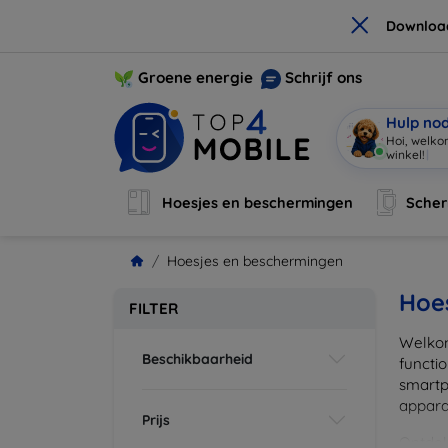
×
Downloa
Groene energie
Schrijf ons
Hulp no
Ik ben
|
Hoesjes en beschermingen
Sche
Hoesjes en beschermingen
Hoe
FILTER
Welkom
Beschikbaarheid
functi
smartp
apparat
Prijs
Ontdek 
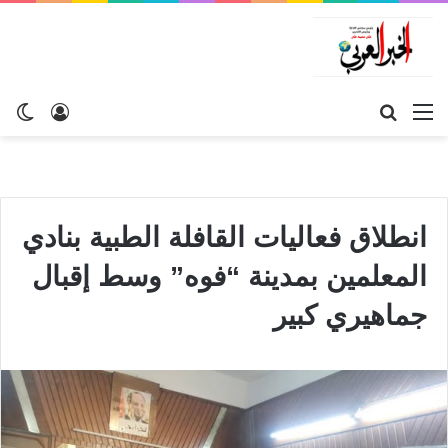
القائمة
بحث
تسجيل
ال
عن
الدخول
الم
انطلاق فعاليات القافلة الطبية بنادي
المعلمين بمدينة “فوه” وسط إقبال
جماهيري كبير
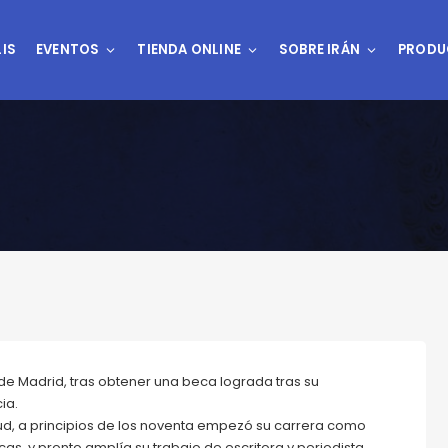
IS
EVENTOS
TIENDA ONLINE
SOBRE IRÁN
PRODU
de Madrid, tras obtener una beca lograda tras su
ia.
ud, a principios de los noventa empezó su carrera como
cas, y pronto amplía su trabajo de escritora y periodista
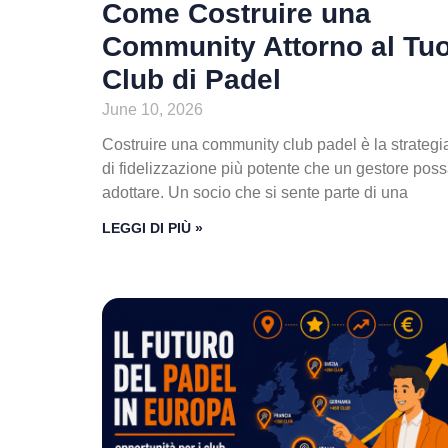
Come Costruire una
Community Attorno al Tu
Club di Padel
June 10, 2026
Costruire una community club padel è la strategi
di fidelizzazione più potente che un gestore pos
adottare. Un socio che si sente parte di una
LEGGI DI PIÙ »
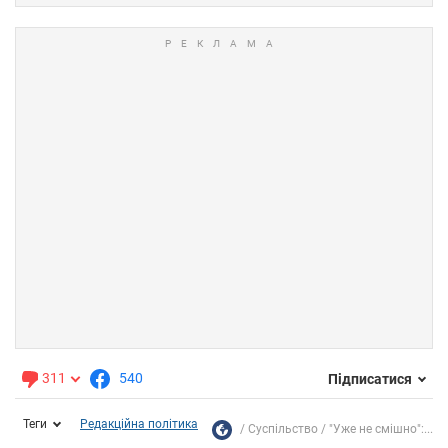
311
540
Підписатися
Теги
Редакційна політика
Суспільство
"Уже не смішно":...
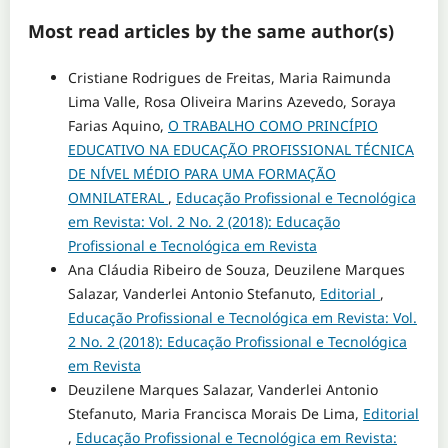
Most read articles by the same author(s)
Cristiane Rodrigues de Freitas, Maria Raimunda
Lima Valle, Rosa Oliveira Marins Azevedo, Soraya
Farias Aquino,
O TRABALHO COMO PRINCÍPIO
EDUCATIVO NA EDUCAÇÃO PROFISSIONAL TÉCNICA
DE NÍVEL MÉDIO PARA UMA FORMAÇÃO
OMNILATERAL
,
Educação Profissional e Tecnológica
em Revista: Vol. 2 No. 2 (2018): Educação
Profissional e Tecnológica em Revista
Ana Cláudia Ribeiro de Souza, Deuzilene Marques
Salazar, Vanderlei Antonio Stefanuto,
Editorial
,
Educação Profissional e Tecnológica em Revista: Vol.
2 No. 2 (2018): Educação Profissional e Tecnológica
em Revista
Deuzilene Marques Salazar, Vanderlei Antonio
Stefanuto, Maria Francisca Morais De Lima,
Editorial
,
Educação Profissional e Tecnológica em Revista:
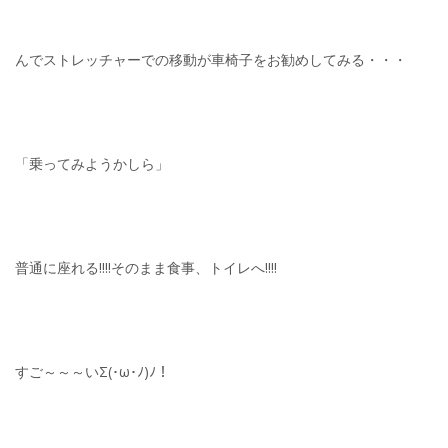
んでストレッチャーでの移動が車椅子をお勧めしてみる・・・
「乗ってみようかしら」
普通に座れる!!!!そのまま食事、トイレへ!!!!
すご～～～いΣ(･ω･ﾉ)ﾉ！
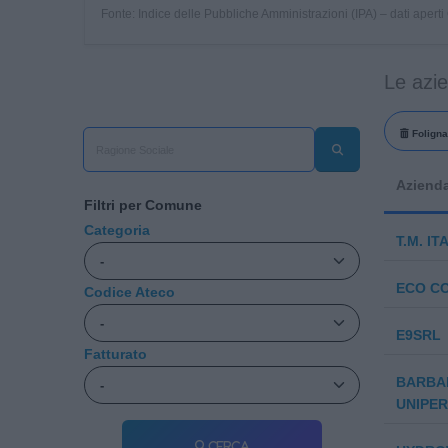
Fonte: Indice delle Pubbliche Amministrazioni (IPA) – dati apert
Le azi
Folign
Aziend
Filtri per Comune
Categoria
T.M. IT
ECO C
Codice Ateco
E9SRL
Fatturato
BARBA
UNIPE
Cerca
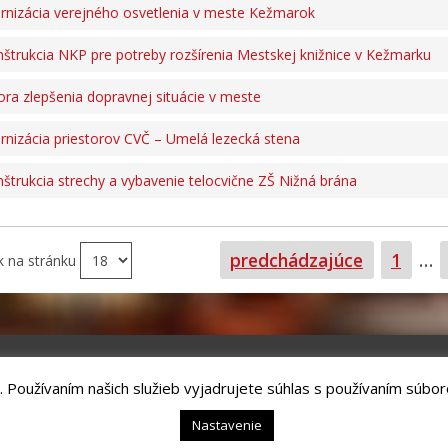
nizácia verejného osvetlenia v meste Kežmarok
štrukcia NKP pre potreby rozšírenia Mestskej knižnice v Kežmarku
ra zlepšenia dopravnej situácie v meste
nizácia priestorov CVČ – Umelá lezecká stena
štrukcia strechy a vybavenie telocvične ZŠ Nižná brána
Strana
predchádzajúce
1
…
k na stránku
. Používaním našich služieb vyjadrujete súhlas s používaním súbor
chnology, s.r.o.
Kežmarok, tel.: +421524660111
Nastavenie
hrana osobných údajov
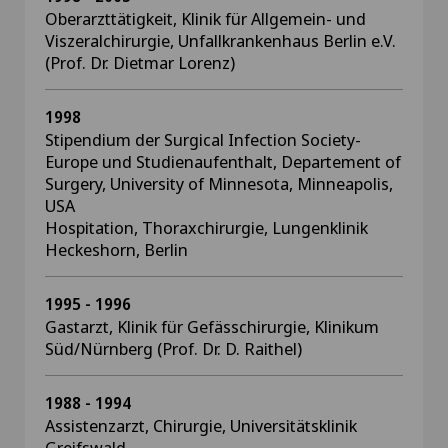
Oberarzttätigkeit, Klinik für Allgemein- und
Viszeralchirurgie, Unfallkrankenhaus Berlin e.V.
(Prof. Dr. Dietmar Lorenz)
1998
Stipendium der Surgical Infection Society-
Europe und Studienaufenthalt, Departement of
Surgery, University of Minnesota, Minneapolis,
USA
Hospitation, Thoraxchirurgie, Lungenklinik
Heckeshorn, Berlin
1995 - 1996
Gastarzt, Klinik für Gefässchirurgie, Klinikum
Süd/Nürnberg (Prof. Dr. D. Raithel)
1988 - 1994
Assistenzarzt, Chirurgie, Universitätsklinik
Greifswald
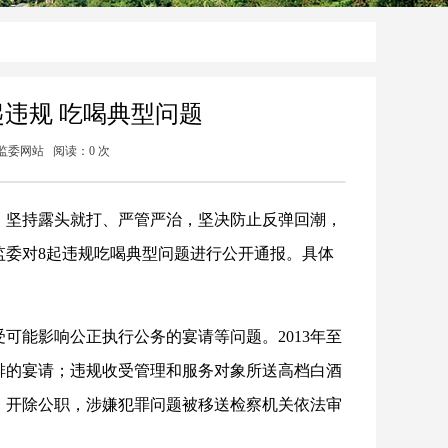
违规 吃喝典型问题
家监委网站 阅读：
0
次
，坚持露头就打、严管严治，坚决防止反弹回潮，
监委对8起违规吃喝典型问题进行公开通报。具体
可能影响公正执行公务的宴请等问题。2013年至
安排的宴请；违规收受管理和服务对象所送高档白酒
、开除公职，涉嫌犯罪问题被移送检察机关依法审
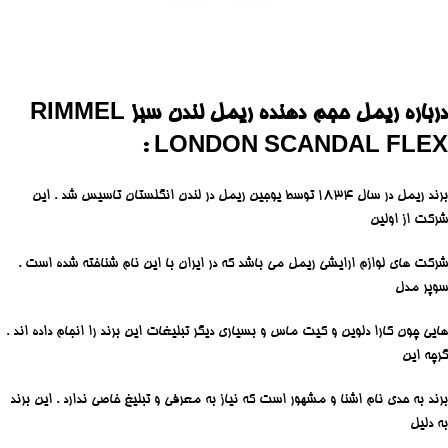
درباره ریمل حجم دهنده ریمل لندن سبز RIMMEL
LONDON SCANDAL FLEX :
برند ریمل در سال ۱۸۳۴ توسط یوجین ریمل در لندن انگلستان تاسیس شد . این
شرکت از اولین
شرکت های لوازم ارایشی ریمل می باشد که در ایران با این نام شناخته شده است .
سوپر مدل
هایی چون کارا دلوین و کیت ماس و بسیاری دیگر تبلیغات این برند را انجام داده اند .
گرچه این
برند به حدی نام اشنا و مشهور است که نیاز به معرفی و تبلیغ خاصی ندارد . این برند
به دلیل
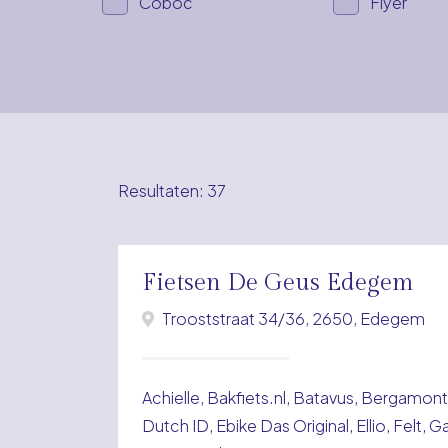
Coboc
Flyer
Resultaten: 37
Fietsen De Geus Edegem
Trooststraat 34/36, 2650, Edegem
Achielle, Bakfiets.nl, Batavus, Bergamon
Dutch ID, Ebike Das Original, Ellio, Felt, G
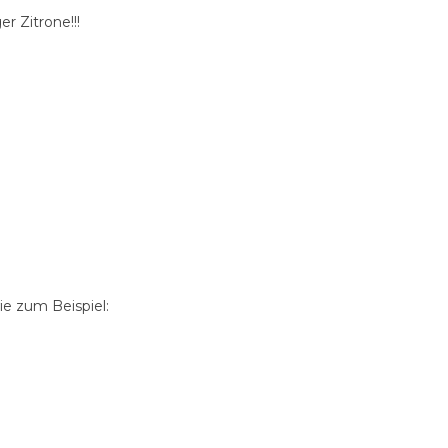
 Zitrone!!!
e zum Beispiel:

+ + + + + + +

### Exercise goal
Say again, exactly, only those lines of the records that run from the start through the line with "Costruire una community". Pictures are to be skipped.

### The answer
×
Downloa
Groene energie
Schrijf ons
Hulp no
Ik ben
|
Hoesjes en beschermingen
Sche
Hoesjes en beschermingen
Hoe
FILTER
Welkom
Beschikbaarheid
functi
smartp
apparat
Prijs
Ontdek 
القائمة
بحث
تسجيل
ال
عن
الدخول
الم
انطلاق فعاليات القافلة الطبية بنادي
المعلمين بمدينة “فوه” وسط إقبال
جماهيري كبير
IS
EVENTOS
TIENDA ONLINE
SOBRE IRÁN
PRODU
de Madrid, tras obtener una beca lograda tras su
ia.
ud, a principios de los noventa empezó su carrera como
cas, y pronto amplía su trabajo de escritora y periodista
Come Costruire una
Community Attorno al Tu
Club di Padel
June 10, 2026
Costruire una community club padel è la strategi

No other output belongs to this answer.